> CONSIGNES DE TRAVAIL:
a) Répondez à ces questions sur le texte d'opinion :
(i) Selon la première jurisprudence de la CJCE, quelle sorte de communauté est l'UE ?
(ii) Depuis l'adoption de quel traité l'État de droit dispose-t-il d'un cadre juridique solide ?
(iii) Sous quel autre nom la conditionnalité appliquée aux États désireux d'adhérer est-elle connue ?
b) Modifiez le texte d'opinion et reproduisez tout ce qui va de « Depuis l’adoption du » jusqu'à « ainsi différentes réflexions. », en remplaçant « solide » par « robuste ».
c) Dites si chaque affirmation s'accorde avec le texte d'opinion, en répondant par oui ou par non et en citant les mots décisifs :
(i) L'article 49 TUE fait du respect des valeurs de l'Union une condition préalable pour en être membre.
(ii) Le terme de « conditionnalité de l'État de droit » est de moins en moins entendu dans les relations de l'UE.
(iii) L'UE utilise la conditionnalité de pré-adhésion pour promouvoir le respect de l'État de droit dans les pays candidats.

> EXTRAIT CHOISI:
***

Opinion

Le mécanisme de conditionnalité de l’UE en matière d’État de droit, à la lumière des développements récents

Alors que le terme de « conditionnalité de l’État de droit » est de plus en plus entendu dans les relations de l’UE avec ses États membres et les pays tiers, l’origine de la conditionnalité de l’État de droit se trouve dans l’essence même de la construction européenne. Dans sa toute première jurisprudence, la Cour de justice des Communautés européennes (CJCE) a déclaré que l’UE est une communauté fondée sur l’État de droit1. Cela implique que tous les États membres respectent l’État de droit, ce qui est crucial pour le fonctionnement des différents mécanismes de l’UE, qui sont fondés sur la confiance mutuelle entre eux.

Depuis l’adoption du traité de Lisbonne, l’État de droit a trouvé un cadre juridique solide. L’article 2 du traité sur l’Union européenne (TUE) dispose que « l’Union est fondée sur les valeurs de respect de la dignité humaine, de liberté, de démocratie, d’égalité, de l’État de droit… ». Au sens de l’article 49 TUE, le respect de ces valeurs est une condition préalable pour être membre de l’UE. La  » conditionnalité  » fonde ainsi différentes réflexions.

Pour les Etats désireux d’adhérer à l’UE, sur la base de l’article 49, la conditionnalité de l’Etat de droit apparaît comme un pré-requis pour être un Etat membre. Ce mécanisme, également appelé  » conditionnalité de pré-adhésion « , est utilisé par l’UE afin de promouvoir le respect de l’Etat de droit dans les pays candidats.

***

Données collectées:
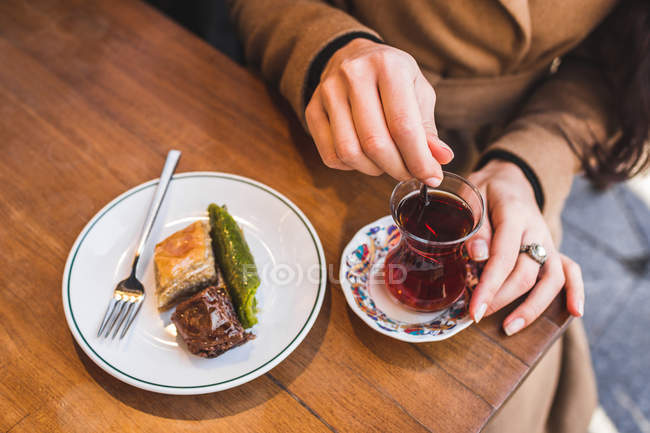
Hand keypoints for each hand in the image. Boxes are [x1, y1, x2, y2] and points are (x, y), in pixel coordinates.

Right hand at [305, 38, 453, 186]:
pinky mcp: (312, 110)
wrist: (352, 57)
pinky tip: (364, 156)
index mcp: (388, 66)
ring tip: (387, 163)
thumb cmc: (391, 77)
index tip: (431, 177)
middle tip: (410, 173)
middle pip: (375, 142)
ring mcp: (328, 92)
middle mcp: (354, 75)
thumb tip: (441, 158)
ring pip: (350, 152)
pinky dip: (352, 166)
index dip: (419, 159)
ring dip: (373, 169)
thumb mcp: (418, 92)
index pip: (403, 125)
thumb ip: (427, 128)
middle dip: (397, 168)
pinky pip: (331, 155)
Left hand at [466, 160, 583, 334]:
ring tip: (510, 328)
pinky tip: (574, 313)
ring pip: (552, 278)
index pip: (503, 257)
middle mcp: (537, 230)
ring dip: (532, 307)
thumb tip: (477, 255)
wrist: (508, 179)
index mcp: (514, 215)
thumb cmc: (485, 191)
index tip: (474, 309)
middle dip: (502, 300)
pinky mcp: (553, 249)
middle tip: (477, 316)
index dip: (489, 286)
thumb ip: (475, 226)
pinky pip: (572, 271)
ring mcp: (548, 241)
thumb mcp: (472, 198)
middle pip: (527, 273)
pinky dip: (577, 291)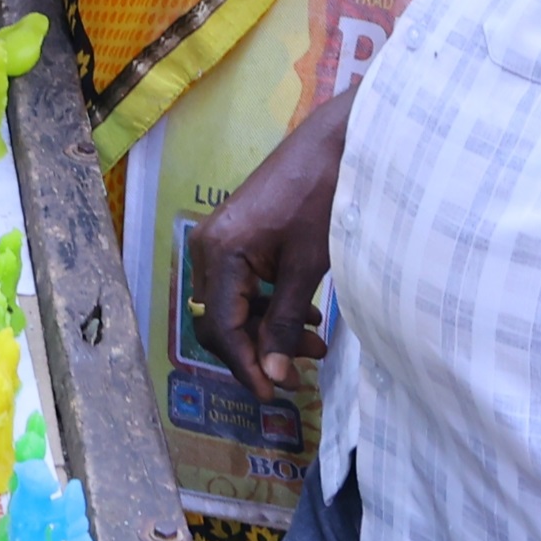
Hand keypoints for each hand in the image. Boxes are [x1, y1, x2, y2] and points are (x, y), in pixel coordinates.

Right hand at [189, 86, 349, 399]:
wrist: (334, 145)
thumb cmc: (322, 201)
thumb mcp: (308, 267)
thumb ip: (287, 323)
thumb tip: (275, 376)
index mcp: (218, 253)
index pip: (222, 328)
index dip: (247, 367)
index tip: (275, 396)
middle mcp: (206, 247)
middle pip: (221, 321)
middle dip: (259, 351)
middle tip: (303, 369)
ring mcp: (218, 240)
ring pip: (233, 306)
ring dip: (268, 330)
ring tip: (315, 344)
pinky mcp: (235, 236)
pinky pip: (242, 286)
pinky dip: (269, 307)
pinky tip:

***

> SOLUTIONS DANS L'ORDRE:
a)
(i) Une communauté fondée sur l'État de droit.
(ii) Le traité de Lisbonne.
(iii) La « conditionnalité de pré-adhésion ».

b)
Depuis l’adoption du traité de Lisbonne, l’État de droit a trouvé un cadre juridique robuste. L’article 2 du traité sur l’Union européenne (TUE) dispose que « l’Union est fondée sur les valeurs de respect de la dignité humaine, de liberté, de démocratie, d’égalité, de l’État de droit… ». Au sens de l’article 49 TUE, le respect de ces valeurs est une condition préalable pour être membre de l’UE. La  » conditionnalité  » fonde ainsi différentes réflexions.

c)
(i) Oui : « Au sens de l’article 49 TUE, le respect de ces valeurs est une condition préalable pour être membre de l’UE. »
(ii) Non : « le terme de « conditionnalité de l’État de droit » est de plus en plus entendu dans les relations de l’UE avec ses États membres et les pays tiers »
(iii) Oui : « est utilisé par l’UE afin de promouvoir le respect de l’Etat de droit dans les pays candidats »